Every year on November 15th parents celebrate the growth of their children during Shichigosan. The name of this event literally means “seven, five, three” and corresponds with the age of your child. At the age of seven a girl is allowed to wear her first obi, when five a boy wears hakama pants in public for the first time and at the age of three both boys and girls are allowed to grow their hair out. Of course the tradition isn’t as strict anymore, but Shichigosan is still an event that many people love to celebrate.

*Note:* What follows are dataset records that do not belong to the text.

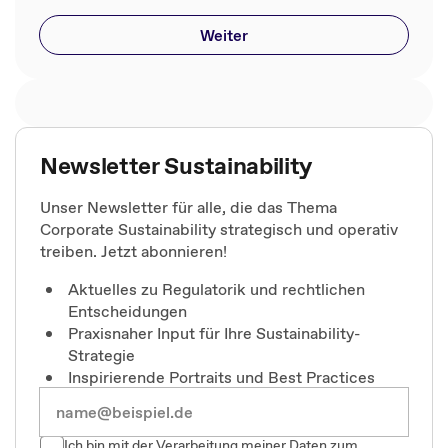
Weiter
Newsletter Sustainability
Unser Newsletter für alle, die das Thema
Corporate Sustainability strategisch und operativ
treiben. Jetzt abonnieren!
Aktuelles zu Regulatorik und rechtlichen
Entscheidungen
Praxisnaher Input für Ihre Sustainability-
Strategie
Inspirierende Portraits und Best Practices
Ich bin mit der Verarbeitung meiner Daten zum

During the Heian period (794 – 1185) parents already celebrated their children’s growth on a lucky day in November. The festival only got a set date as the 15th of November during the Kamakura period (1185 – 1333). During the Edo period (1603 – 1868) commoners joined in on the practice combining it with a shrine visit and offering. Thus Schichigosan as we know it today was born. Boys celebrate it at the age of three and five and girls celebrate it when they turn three and seven. Birthdays weren’t traditionally celebrated in old Japan, everyone was one year old when they were born and aged one year on New Year’s Day. Events like Shichigosan were used as celebratory occasions. Parents buy or rent traditional clothing and dedicate a whole day to celebrate.
After the shrine visit parents buy chitose ame, thousand years candy. It’s shaped like a stick and has the image of a turtle and a crane on the package. These animals are traditional symbols for longevity.
Three year old girls wear a kimono that is tucked in at the shoulders and has no obi sash. When they turn seven girls wear a proper kimono with long sleeves. Five year old boys wear a full formal Japanese outfit with hakama and haori for the first time. Nowadays Shichigosan is more of a photo opportunity for the parents, but the wish for healthy children remains the same.